To then learn new home buyers, as leaseholders, are facing bills of tens of thousands of pounds each to fix the buildings they are leasing from the freeholder just beggars belief.

According to the Guardian, some homeowners have even been conducting their own 24-hour fire watches to reduce the costs of keeping residents safe in the meantime. In Manchester, one of the worst affected cities, residents at Burton Place were told last month they were each facing £80,000 bills for repairs to replace wooden cladding, combustible insulation and missing fire breaks.

The Guardian reports housing secretary, James Brokenshire, has repeatedly insisted it is the responsibility of freeholders and developers to pay, and has threatened unspecified action if they do not. This has led to frustration among private leasehold homeowners who point out that the government started releasing a £400m fund to fix social housing last October.

Who should pay?

It’s our view that cladding has not been removed because freeholders and warranty providers do not want to take responsibility. These homeowners are stuck in a void with no end in sight.

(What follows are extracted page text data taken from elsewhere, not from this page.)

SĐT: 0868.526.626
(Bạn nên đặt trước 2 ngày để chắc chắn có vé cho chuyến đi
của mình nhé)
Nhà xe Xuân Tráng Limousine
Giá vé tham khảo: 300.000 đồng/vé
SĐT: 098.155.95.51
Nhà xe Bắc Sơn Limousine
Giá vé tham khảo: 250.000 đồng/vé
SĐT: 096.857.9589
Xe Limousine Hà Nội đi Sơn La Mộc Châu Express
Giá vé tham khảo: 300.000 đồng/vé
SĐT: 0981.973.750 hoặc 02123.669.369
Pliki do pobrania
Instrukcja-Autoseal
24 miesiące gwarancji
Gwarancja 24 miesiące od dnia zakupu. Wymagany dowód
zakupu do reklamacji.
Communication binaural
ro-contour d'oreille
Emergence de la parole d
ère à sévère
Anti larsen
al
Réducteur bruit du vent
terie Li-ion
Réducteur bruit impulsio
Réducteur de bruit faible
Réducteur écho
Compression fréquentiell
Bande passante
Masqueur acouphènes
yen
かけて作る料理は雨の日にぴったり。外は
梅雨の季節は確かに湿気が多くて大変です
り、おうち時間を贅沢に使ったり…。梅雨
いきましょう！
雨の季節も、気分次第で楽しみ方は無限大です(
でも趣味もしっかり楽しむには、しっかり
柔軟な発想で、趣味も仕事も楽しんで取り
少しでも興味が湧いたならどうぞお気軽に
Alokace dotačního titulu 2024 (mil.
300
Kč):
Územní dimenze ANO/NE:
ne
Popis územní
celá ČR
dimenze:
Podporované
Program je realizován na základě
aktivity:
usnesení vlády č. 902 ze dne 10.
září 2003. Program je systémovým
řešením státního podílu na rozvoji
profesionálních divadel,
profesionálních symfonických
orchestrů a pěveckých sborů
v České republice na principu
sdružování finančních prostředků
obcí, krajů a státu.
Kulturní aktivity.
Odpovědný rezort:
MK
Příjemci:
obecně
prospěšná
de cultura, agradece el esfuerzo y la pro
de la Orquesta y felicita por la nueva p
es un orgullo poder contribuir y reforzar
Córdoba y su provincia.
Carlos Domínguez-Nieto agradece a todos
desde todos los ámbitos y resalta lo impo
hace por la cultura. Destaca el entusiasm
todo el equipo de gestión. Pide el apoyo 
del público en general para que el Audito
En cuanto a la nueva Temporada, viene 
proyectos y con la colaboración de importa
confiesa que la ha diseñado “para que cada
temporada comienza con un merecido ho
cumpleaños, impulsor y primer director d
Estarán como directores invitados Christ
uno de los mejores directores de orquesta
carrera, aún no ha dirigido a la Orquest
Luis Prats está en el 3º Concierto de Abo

We think someone needs to take responsibility and do the right thing. Whether that’s developers who were responsible for construction, freeholders who are responsible for managing and benefiting from the buildings now. Someone needs to do the right thing, not leave those homeowners leaving in unsafe homes with no where to go.

Paula Higgins, chief executive of the Homeowners Alliance said,  “Government needs to bang heads together and find a solution quickly because these people have been sold a duff product. If no one takes responsibility then Government must step in and take action to protect people urgently.”

Discussions are understood to be active in Whitehall about setting up a government fund before the two-year anniversary of the Grenfell disaster in June, but housing ministers are said to be facing resistance from the Treasury.

The End Our Cladding Scandal Campaign

The End Our Cladding Scandal is a crucial campaign. Thousands of people are effectively imprisoned in their own homes, in buildings that are unsafe. Something needs to be done to protect leaseholders from the cost of re-cladding and soon.